Tyrosinemia Type I- Hereditary tyrosinemia
was first recognized by Baber in 1956. It is autosomal recessive disorder
that produces severe and usually fatal liver desease in infants and
children. Screening world wide reveals a range of incidnce in 1 in 50,000
to 1 in 100,000 in most populations except for a region in Quebec Canada,
which has a prevalence of 1 in 685. Symptoms appear in infancy and include
vomiting, jaundice, failure to thrive and abdominal enlargement. A cabbage
like order is usually present. Death from liver failure occurs in 90% of
patients by 1 year of age.
Tyrosinemia Type II or Richner-Hanhart
syndrome- The most frequent findings are corneal ulcers and skin lesions.
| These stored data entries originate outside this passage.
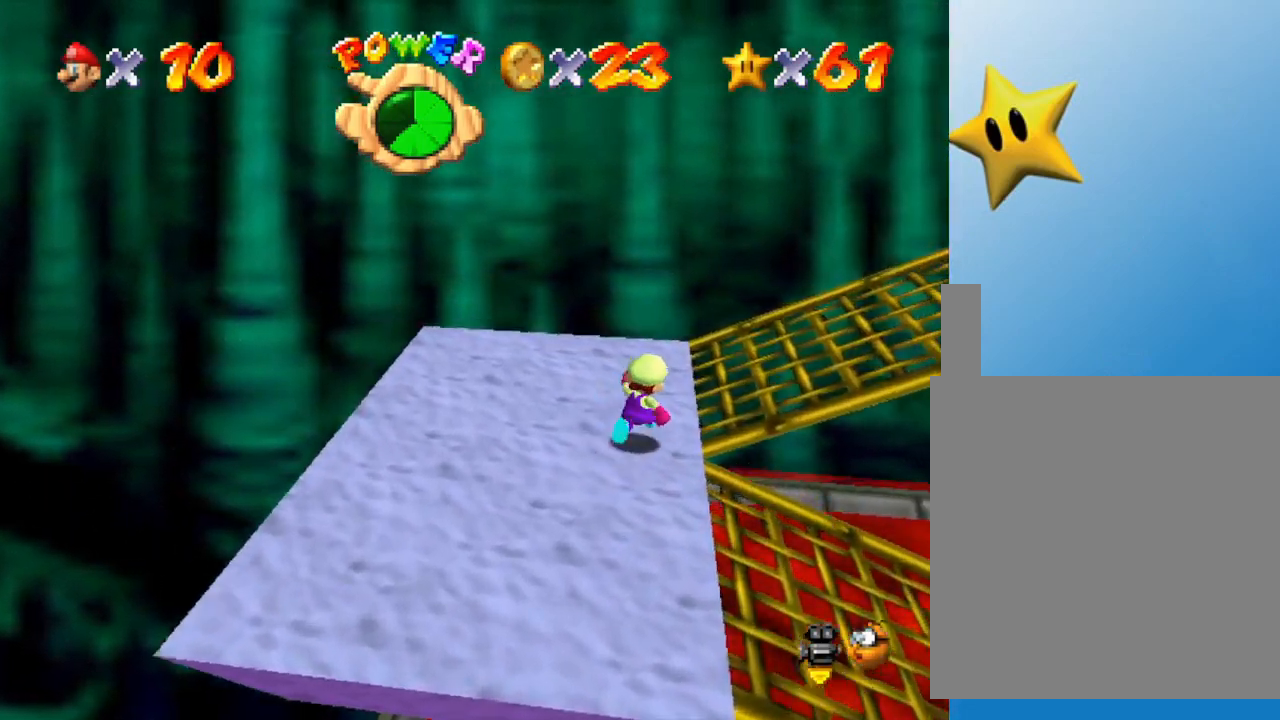
{"buttons": [], "left_stick": "right", "events": [[17, "left_stick", "up-right"], [150, "left_stick", "right"]]}
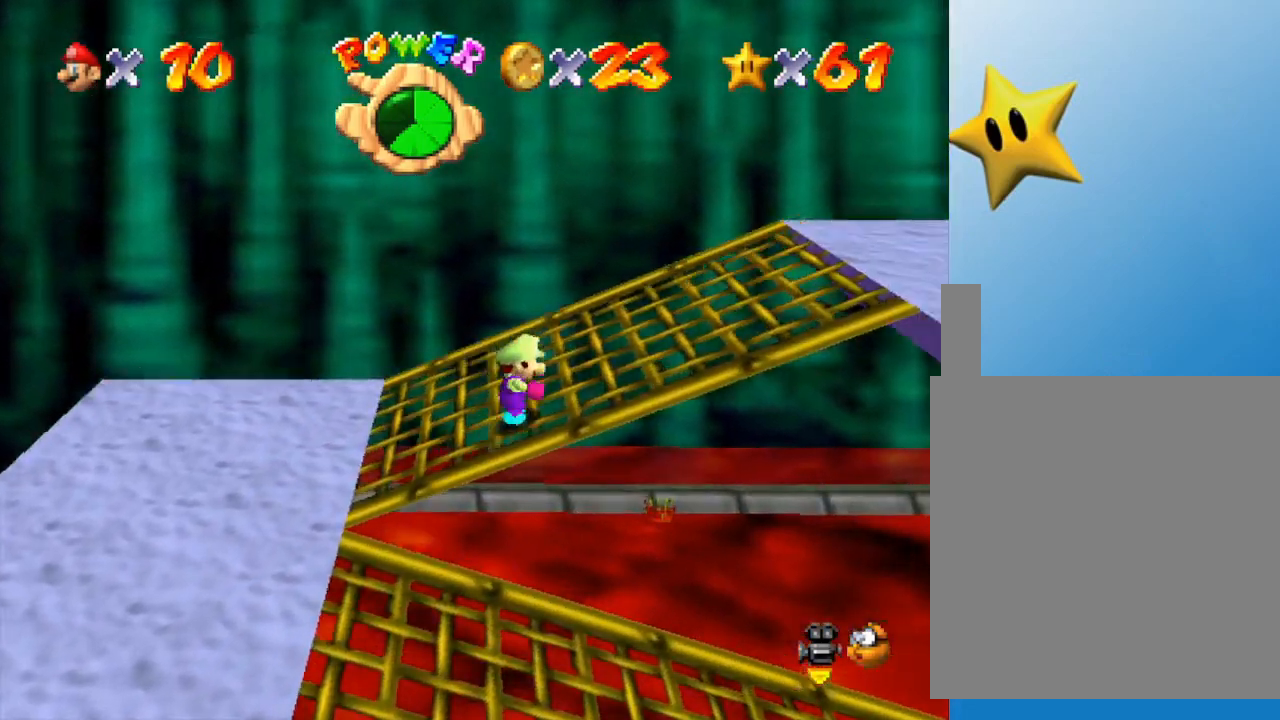
{"buttons": [], "left_stick": "right", "events": []}
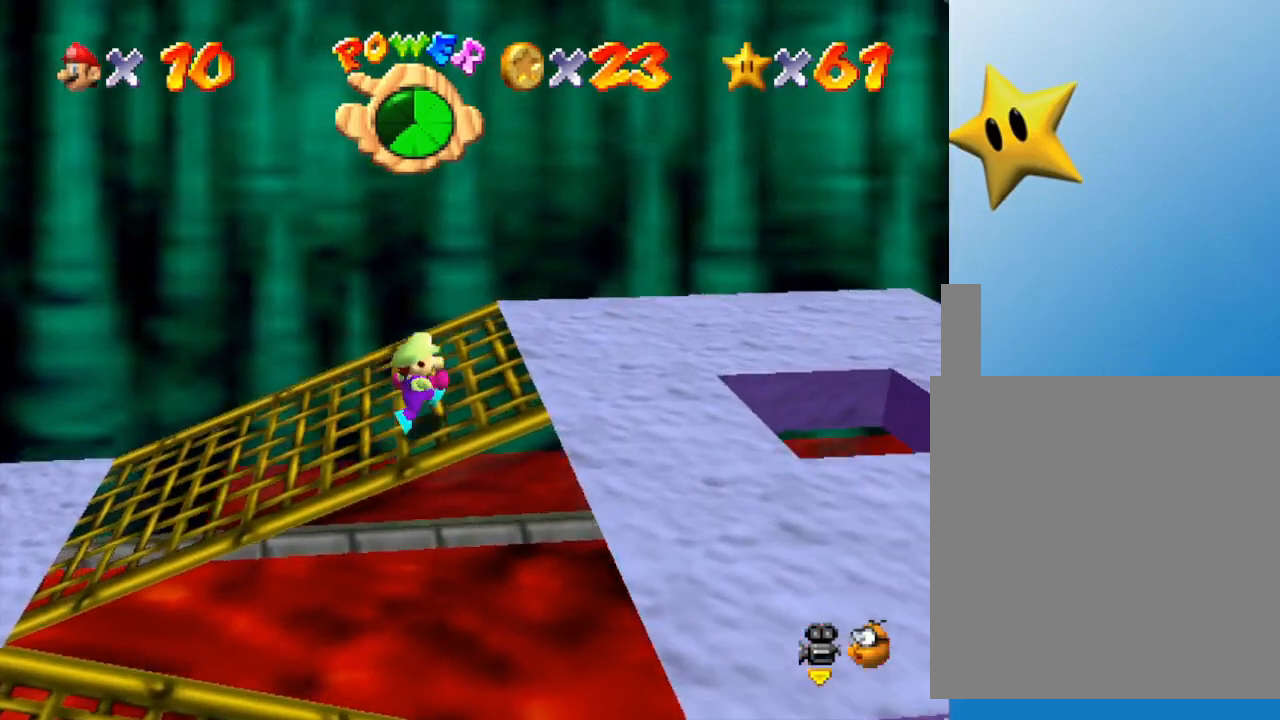
{"buttons": [], "left_stick": "down-right", "events": [[133, "left_stick", "down-right"]]}
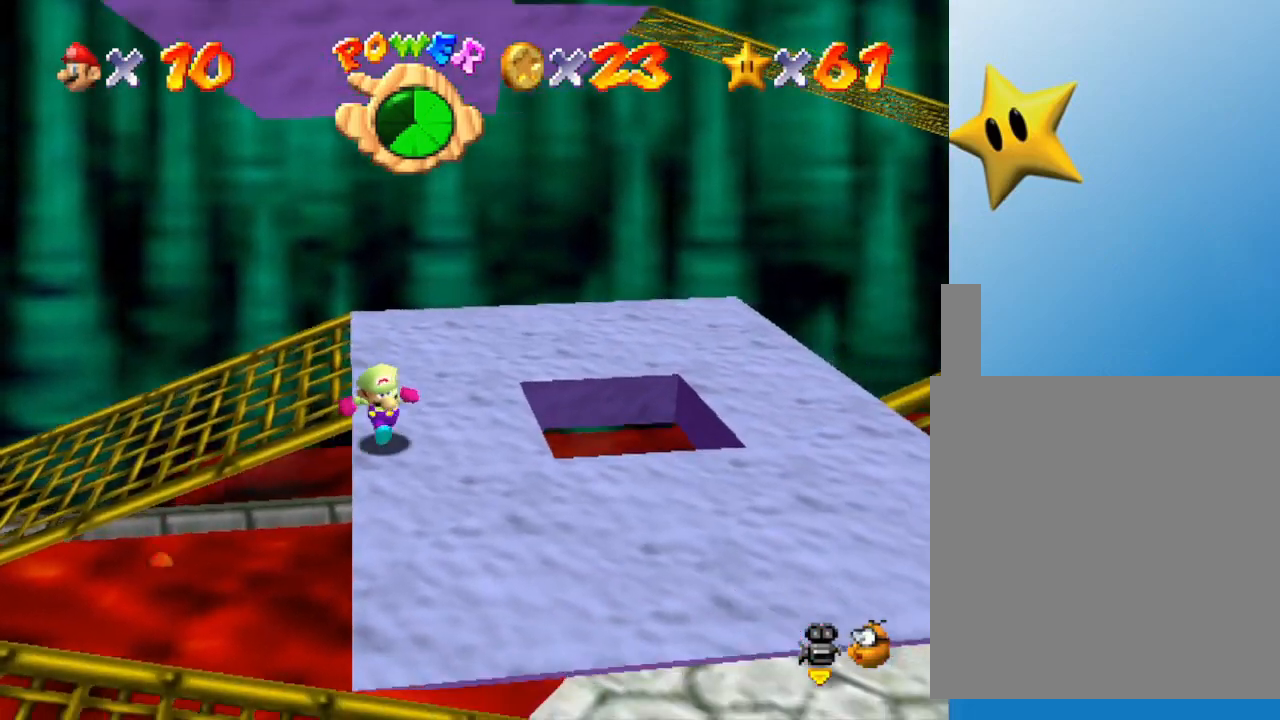
{"buttons": [], "left_stick": "right", "events": [[450, "left_stick", "right"]]}
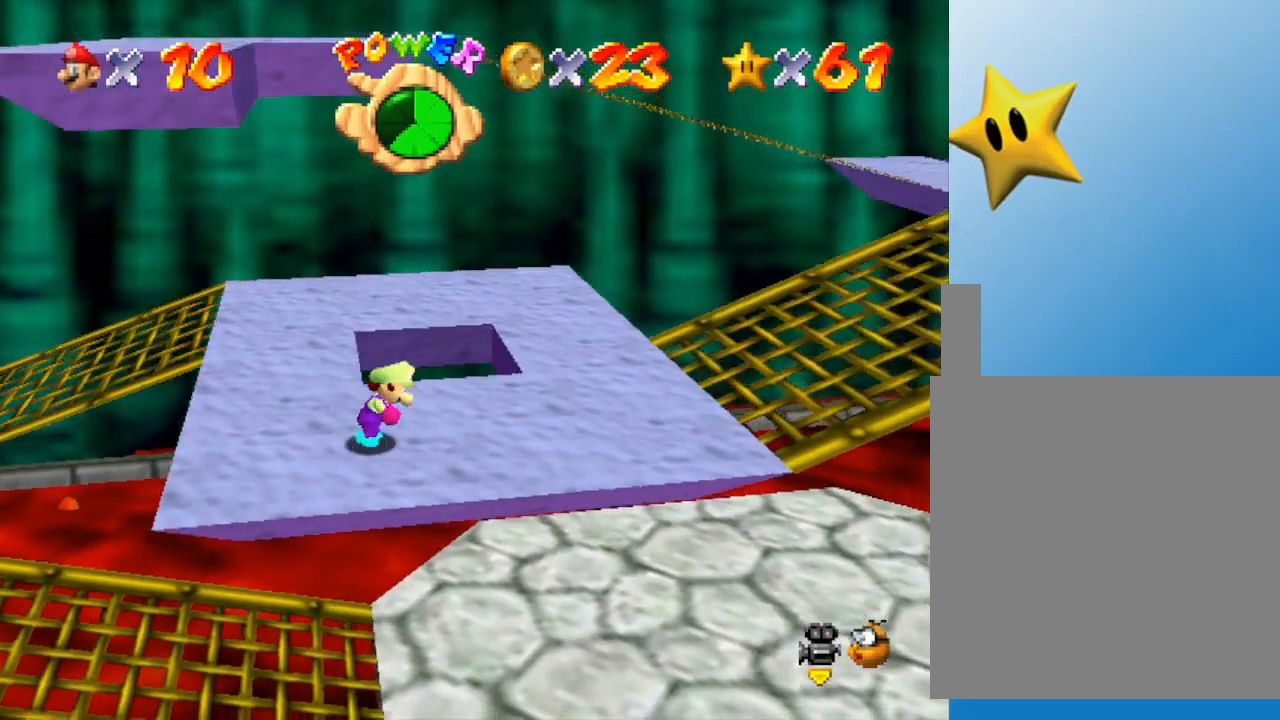
{"buttons": ["A"], "left_stick": "up-left", "events": [[117, "left_stick", "left"], [200, "A", "down"], [300, "left_stick", "up-left"]]}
The painful lesions can hinder mobility and mental retardations occur in
about half the patients, some of who have microcephaly and convulsions.
Tyrosine is the only amino acid increased in the urine in this type of
Tyrosinemia other amino acids are normal. Tyrosinemia Type II is rare with
fewer than 20 cases reported.
Transient neonatal tyrosinemia.—This
type of Tyrosinemia is usually without symptoms although anorexia,
lethargy, prolonged jaundice and reduced motor activity have been
reported, in addition to intellectual deficits. It is most common in the
immature infant who is receiving a high protein diet and an inadequate
amount of ascorbic acid. An enzyme necessary in the breaking down of
tyrosine is inhibited. The enzyme activity can be restored by ascorbic
acid. Treatment is to reduce protein intake and administer 100 mg of
ascorbic acid.
Diagnosis during the prenatal state has
been accomplished for Type I Tyrosinemia by analyzing amniotic fluid
between 15 and 21 weeks gestation. Prenatal diagnosis of tyrosinemia type
II is not available.
Acute Tyrosinemia type I is treatable by
the dietary restriction of tyrosine, phenylalanine, and methionine. In
this manner plasma elevations of these amino acids are lowered reducing
the excretion of tyrosine metabolites and correcting the renal tubular
abnormalities. Treatment does not reverse the liver disease nor alter the
progression to liver failure. Treatment of Tyrosinemia Type II by
restriction of tyrosine and phenylalanine effectively lowers tyrosine
concentration in body fluids, and symptoms resolve promptly.
Pediatric Nutrition in Chronic Diseases
and Developmental Disorders. Ekvall Oxford Press 1993 pp 311-393
Barber, G.W. Spaeth G.L. The Successful
Treatment of Homocystinuria with Pyridoxine. J. Pediatric. 1969: 75:463
The Merck Manual Sixteenth Edition.
Section 15. Chapter 199 Endocrine and Metabolic Disorders.